**Brief:** Can you give back the lines from the one containing "text Jean Klein [148, 500, 1093, 533]" through the one containing "text Professeur émérite", both included, with every "SDN" changed to "Société des Nations" and all else left as is?

━━━ Input data ━━━

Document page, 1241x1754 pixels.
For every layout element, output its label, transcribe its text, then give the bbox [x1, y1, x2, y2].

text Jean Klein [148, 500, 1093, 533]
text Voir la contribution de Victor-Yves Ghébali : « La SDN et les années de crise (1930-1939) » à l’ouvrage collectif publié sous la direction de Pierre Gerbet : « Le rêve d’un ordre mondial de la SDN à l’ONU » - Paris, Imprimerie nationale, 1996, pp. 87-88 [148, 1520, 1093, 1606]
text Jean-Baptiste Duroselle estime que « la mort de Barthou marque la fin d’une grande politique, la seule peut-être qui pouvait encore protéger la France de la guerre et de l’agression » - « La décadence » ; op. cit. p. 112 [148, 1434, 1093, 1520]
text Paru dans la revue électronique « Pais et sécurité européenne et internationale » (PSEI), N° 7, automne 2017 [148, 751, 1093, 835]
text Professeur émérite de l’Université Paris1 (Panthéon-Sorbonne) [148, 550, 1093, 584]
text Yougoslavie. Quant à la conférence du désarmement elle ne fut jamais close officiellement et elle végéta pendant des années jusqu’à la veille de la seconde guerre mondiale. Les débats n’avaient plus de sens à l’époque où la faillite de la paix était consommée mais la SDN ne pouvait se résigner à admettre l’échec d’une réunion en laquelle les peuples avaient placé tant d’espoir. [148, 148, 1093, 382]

━━━

**Exercise result:**
text Jean Klein [148, 500, 1093, 533]
text Voir la contribution de Victor-Yves Ghébali : « La Société des Nations et les années de crise (1930-1939) » à l’ouvrage collectif publié sous la direction de Pierre Gerbet : « Le rêve d’un ordre mondial de la Société des Nations à l’ONU » - Paris, Imprimerie nationale, 1996, pp. 87-88 [148, 1520, 1093, 1606]
text Jean-Baptiste Duroselle estime que « la mort de Barthou marque la fin d’une grande politique, la seule peut-être qui pouvait encore protéger la France de la guerre et de l’agression » - « La décadence » ; op. cit. p. 112 [148, 1434, 1093, 1520]
text Paru dans la revue électronique « Pais et sécurité européenne et internationale » (PSEI), N° 7, automne 2017 [148, 751, 1093, 835]
text Professeur émérite de l’Université Paris1 (Panthéon-Sorbonne) [148, 550, 1093, 584]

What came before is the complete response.